A number of anorexic young women develop bulimia, a condition in which binge eating is driven so intensely they cannot resist it. Although this drive has the character of a compulsion the patients do not as a rule suffer from obsessional-compulsive neurosis.
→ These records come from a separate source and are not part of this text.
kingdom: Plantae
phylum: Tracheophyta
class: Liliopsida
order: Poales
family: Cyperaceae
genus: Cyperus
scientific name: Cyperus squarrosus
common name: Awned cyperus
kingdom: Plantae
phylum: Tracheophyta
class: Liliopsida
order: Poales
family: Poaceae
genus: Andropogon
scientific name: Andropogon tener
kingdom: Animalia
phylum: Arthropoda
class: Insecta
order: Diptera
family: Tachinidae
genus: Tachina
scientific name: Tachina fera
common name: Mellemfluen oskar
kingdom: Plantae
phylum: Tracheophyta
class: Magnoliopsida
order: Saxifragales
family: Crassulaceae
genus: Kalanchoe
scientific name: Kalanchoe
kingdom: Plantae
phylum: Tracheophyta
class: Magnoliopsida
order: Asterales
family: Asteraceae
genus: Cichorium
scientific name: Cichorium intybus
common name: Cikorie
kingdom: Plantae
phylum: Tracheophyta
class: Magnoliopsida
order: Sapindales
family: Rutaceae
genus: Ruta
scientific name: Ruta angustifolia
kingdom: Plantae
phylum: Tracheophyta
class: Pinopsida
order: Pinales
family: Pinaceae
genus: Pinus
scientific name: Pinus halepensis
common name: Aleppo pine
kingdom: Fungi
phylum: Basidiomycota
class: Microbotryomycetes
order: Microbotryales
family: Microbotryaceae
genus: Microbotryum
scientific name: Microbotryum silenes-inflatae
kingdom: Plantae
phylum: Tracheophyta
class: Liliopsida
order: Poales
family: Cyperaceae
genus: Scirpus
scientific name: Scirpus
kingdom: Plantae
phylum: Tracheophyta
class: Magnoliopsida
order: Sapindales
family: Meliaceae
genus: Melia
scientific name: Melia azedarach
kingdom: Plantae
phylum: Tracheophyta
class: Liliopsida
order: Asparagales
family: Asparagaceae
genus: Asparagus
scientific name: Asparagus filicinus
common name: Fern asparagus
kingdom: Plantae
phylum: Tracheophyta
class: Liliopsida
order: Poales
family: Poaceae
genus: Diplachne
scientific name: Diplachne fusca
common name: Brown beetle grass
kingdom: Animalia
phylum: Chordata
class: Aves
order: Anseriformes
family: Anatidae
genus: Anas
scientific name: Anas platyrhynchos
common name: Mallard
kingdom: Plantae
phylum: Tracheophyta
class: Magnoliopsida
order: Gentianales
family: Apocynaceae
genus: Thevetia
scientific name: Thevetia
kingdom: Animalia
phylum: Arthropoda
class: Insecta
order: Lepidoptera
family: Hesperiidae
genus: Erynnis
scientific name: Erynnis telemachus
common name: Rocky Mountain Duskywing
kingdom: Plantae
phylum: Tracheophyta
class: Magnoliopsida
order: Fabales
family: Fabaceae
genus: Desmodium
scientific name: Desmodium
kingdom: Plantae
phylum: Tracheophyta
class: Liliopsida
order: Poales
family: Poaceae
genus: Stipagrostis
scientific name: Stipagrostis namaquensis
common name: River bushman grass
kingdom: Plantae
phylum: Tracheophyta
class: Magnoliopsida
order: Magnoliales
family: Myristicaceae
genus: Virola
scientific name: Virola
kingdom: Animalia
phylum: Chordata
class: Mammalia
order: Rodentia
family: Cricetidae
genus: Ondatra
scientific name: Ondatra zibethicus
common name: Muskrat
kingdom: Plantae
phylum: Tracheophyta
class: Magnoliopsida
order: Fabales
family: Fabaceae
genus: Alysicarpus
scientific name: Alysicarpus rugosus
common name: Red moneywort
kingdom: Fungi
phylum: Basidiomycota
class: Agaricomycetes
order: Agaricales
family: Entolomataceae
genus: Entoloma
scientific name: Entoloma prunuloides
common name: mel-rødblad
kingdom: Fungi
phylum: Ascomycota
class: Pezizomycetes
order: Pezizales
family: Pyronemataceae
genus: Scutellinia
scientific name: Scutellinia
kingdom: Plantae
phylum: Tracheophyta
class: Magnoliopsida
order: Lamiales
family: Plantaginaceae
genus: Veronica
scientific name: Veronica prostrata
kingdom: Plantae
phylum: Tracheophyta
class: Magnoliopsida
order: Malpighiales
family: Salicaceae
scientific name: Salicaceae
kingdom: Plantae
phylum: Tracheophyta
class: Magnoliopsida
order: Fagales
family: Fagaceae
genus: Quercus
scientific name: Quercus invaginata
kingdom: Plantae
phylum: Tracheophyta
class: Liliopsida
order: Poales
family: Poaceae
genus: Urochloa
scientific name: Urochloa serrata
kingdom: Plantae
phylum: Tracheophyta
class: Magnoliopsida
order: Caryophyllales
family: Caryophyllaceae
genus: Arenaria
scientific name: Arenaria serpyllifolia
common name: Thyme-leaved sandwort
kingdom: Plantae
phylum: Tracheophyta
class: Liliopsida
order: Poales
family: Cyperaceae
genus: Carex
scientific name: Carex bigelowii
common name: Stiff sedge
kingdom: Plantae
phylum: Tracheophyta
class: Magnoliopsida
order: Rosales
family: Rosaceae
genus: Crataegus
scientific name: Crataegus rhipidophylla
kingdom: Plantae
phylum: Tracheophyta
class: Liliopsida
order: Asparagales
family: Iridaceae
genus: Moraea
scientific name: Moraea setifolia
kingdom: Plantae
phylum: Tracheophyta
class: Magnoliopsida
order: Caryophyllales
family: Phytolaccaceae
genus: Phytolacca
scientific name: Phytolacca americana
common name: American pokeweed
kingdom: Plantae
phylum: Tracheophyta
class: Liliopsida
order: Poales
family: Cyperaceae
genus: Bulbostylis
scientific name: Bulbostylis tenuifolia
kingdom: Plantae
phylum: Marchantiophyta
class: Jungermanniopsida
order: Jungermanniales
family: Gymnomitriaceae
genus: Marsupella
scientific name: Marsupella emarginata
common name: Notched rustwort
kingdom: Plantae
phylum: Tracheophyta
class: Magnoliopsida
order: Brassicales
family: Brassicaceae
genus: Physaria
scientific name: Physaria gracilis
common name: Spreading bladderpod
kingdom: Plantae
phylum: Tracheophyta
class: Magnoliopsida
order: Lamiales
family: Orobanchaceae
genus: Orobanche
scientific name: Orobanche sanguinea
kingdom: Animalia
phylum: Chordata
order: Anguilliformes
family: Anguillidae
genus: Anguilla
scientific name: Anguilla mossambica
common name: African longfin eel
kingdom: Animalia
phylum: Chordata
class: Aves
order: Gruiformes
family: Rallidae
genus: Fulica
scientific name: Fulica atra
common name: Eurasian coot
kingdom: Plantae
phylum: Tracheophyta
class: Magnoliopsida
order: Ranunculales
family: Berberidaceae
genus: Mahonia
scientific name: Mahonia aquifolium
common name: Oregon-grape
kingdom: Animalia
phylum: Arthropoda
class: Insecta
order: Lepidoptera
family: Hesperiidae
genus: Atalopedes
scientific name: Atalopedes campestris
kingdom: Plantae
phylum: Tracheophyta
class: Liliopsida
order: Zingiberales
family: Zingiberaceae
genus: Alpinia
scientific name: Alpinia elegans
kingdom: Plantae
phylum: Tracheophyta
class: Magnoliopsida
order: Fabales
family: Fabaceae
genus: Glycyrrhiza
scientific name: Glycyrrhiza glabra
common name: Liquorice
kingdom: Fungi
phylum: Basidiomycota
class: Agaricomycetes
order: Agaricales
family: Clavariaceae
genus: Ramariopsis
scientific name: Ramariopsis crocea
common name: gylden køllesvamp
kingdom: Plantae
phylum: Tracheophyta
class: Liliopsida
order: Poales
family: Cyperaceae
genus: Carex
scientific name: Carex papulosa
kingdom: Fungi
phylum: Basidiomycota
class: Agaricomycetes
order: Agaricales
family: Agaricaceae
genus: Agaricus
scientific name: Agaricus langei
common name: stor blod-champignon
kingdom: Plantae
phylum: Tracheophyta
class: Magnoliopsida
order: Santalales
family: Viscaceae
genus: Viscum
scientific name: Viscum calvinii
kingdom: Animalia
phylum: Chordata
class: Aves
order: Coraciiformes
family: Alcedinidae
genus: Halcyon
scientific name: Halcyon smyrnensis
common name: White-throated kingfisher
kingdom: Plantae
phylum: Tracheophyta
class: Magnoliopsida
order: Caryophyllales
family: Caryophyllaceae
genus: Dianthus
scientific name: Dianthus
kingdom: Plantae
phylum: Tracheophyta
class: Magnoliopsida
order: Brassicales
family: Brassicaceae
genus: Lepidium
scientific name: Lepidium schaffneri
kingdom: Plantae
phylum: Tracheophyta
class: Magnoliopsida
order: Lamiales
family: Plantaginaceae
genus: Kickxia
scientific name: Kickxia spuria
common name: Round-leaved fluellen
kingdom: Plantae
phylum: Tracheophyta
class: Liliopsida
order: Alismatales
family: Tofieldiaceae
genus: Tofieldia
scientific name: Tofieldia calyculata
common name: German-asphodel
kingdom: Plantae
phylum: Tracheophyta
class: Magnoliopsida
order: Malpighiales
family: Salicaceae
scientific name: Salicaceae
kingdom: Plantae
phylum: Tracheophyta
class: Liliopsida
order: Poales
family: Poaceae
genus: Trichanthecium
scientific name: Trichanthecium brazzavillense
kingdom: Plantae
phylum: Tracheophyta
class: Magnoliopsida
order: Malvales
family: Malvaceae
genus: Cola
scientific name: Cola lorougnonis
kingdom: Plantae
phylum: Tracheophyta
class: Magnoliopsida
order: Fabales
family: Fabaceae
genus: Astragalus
A questionnaire was developed and used to determine whether similar compulsive drives manifest themselves in restricting anorexics and whether there are compulsive features resembling patients with compulsive personality disorder (as described in DSM-III) in eating disorders. A total of 162 patients were studied, comprising 42 controls, 30 depressed patients, 34 non-bingeing anorexics, 28 bingeing anorexics and 28 compulsive patients. The questionnaire was shown to be a stable instrument and, on the compulsion scale, the anorexics, bulimics and compulsive patients all scored very highly (mean +/- S.E.; 32.1 +/- 1.9, 35.8 +/- 1.9, 28.0 +/- 2.2, respectively) compared to the controls (13.1 +/- 1.1, p < 0.005). The compulsive patients did not have anorexia-type eating disorders. It was concluded that many of the factors which underlie compulsive personality disorder are present in primary eating disorders and the compulsive nature of anorexia could not be ignored when treatment was considered. The difference between compulsive behaviour and addiction is discussed in the light of the failure of long-term naloxone infusion to cure severe anorexia, even though some patients had dramatic weight gains associated with the antilipolytic action of naloxone.
许多厌食的年轻女性会发展成贪食症,这是一种暴饮暴食的冲动非常强烈以至于她们无法抗拒的病症。尽管这种冲动具有强迫的特征,但患者通常并不患有强迫性神经症。设计了一份问卷,用于确定类似的强迫性冲动是否在限制型厌食症患者中表现出来,以及饮食失调患者中是否存在类似于强迫型人格障碍患者(如《精神疾病诊断与统计手册第三版》中所描述)的强迫特征。总共研究了162名患者,包括42名对照组、30名抑郁症患者、34名非暴饮暴食型厌食症患者、28名暴饮暴食型厌食症患者和28名强迫型患者。该问卷被证明是一种稳定的工具,在强迫量表上,厌食症患者、贪食症患者和强迫型患者的得分都非常高(平均值±标准误;分别为32.1±1.9、35.8±1.9、28.0±2.2),相比之下对照组为13.1±1.1(p<0.005)。强迫型患者没有厌食症类型的饮食失调。得出的结论是,强迫型人格障碍的许多潜在因素存在于原发性饮食失调中,在考虑治疗时不能忽视厌食症的强迫性质。鉴于长期输注纳洛酮未能治愈严重厌食症,尽管一些患者因纳洛酮的抗脂解作用体重显著增加,文中讨论了强迫行为与成瘾之间的区别。